Вашингтон Ирвинг – Собрание сочинений. Большое собрание мистических историй в одном томе (страница 47)
— Ты зажег свечи в гостиной, как я просил?
— Да, сэр, и ящик открыл, сэр, и… сходство поразительное.
Последнюю реплику старый слуга произнес скороговоркой, словно опасался, что хозяин не даст ему договорить. И он не ошибся — отец оборвал его нетерпеливым взмахом руки.
— Довольно. Свое мнение можешь оставить при себе. Сейчас ступай.
Дверь за ним закрылась, и, оставшись наедине, мы вновь погрузились в молчание. Столь беспокоивший меня только что предмет вдруг рассеялся, словно туман. И как ни пытался я вернуть себе недавнюю решимость, все было тщетно. Я так разволновался, что у меня перехватило дыхание, хотя я ни на минуту не допускал мысли, будто наш пусть унылый, но почтенный дом, где все дышит благонравием и добропорядочностью, может скрывать постыдную тайну. Итак, прежде чем отец заговорил, прошло некоторое время — в том не было расчета, сколько я мог судить, просто в голове его роились мысли, для него самого, вероятно, непривычные.
— Ты ведь, поди, не бывал в гостиной, Фил, — наконец сказал он.
— Пожалуй. При мне ею не пользовались. Честно говоря, эта комната всегда внушала мне робость, если не трепет.
— Совершенно напрасно. Для страхов вовсе нет причины. Просто при моем образе жизни, а я ведь по большей части жил один, гостиная совсем ни к чему. Я всегда по своей охоте сиживал среди книг. Мне следовало, однако, подумать о том, какое впечатление это может произвести на тебя.
— О, пустяки, — возразил я, — все мои страхи такое ребячество! Я ни разу не вспомнил об этой комнате, с тех пор как возвратился домой.

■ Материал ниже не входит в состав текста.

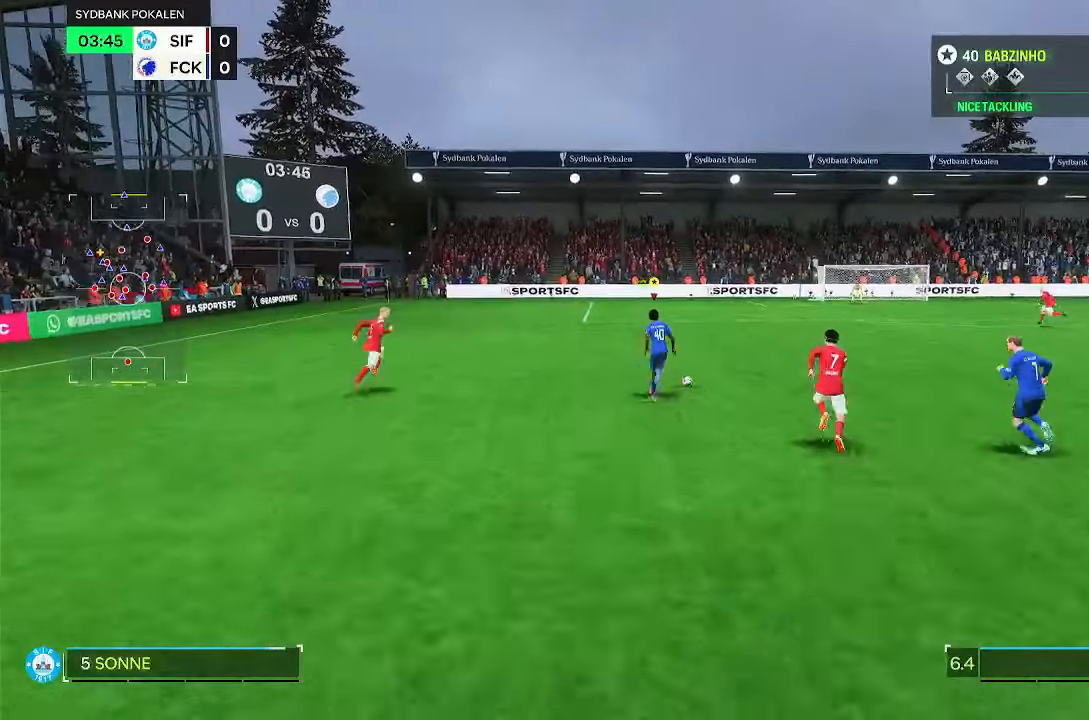
{"dt_ms": 500, "buttons": [], "left_stick": "up", "right_stick": "center", "events": []}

— Она и в лучшие времена не отличалась роскошным убранством. — С этими словами отец взял со стола лампу и, пропустив мимо ушей мое предложение принять ее у него из рук, в какой-то странной рассеянности первый пошел к двери. Ему было уже под семьдесят, и выглядел он на свой возраст. Но он был еще очень бодр — никто не сказал бы про него, что он начал сдавать. Круг света от лампы выхватывал из темноты его седые волосы, живые голубые глаза и чистое, без изъянов, лицо — гладкий, словно старая слоновая кость, лоб, чуть тронутые теплым румянцем щеки: старик, но старик в полной силе. Он был выше меня ростом и почти так же крепок. Когда он на мгновение замер с лампой в руке, я невольно сравнил его с башней — высокой, монументальной башней. Я смотрел на него и думал, как близко я его знаю — ближе, чем кого бы то ни было в целом свете, знаю до мельчайших подробностей его внешней жизни. Возможно ли, что в действительности я совсем его не знаю?..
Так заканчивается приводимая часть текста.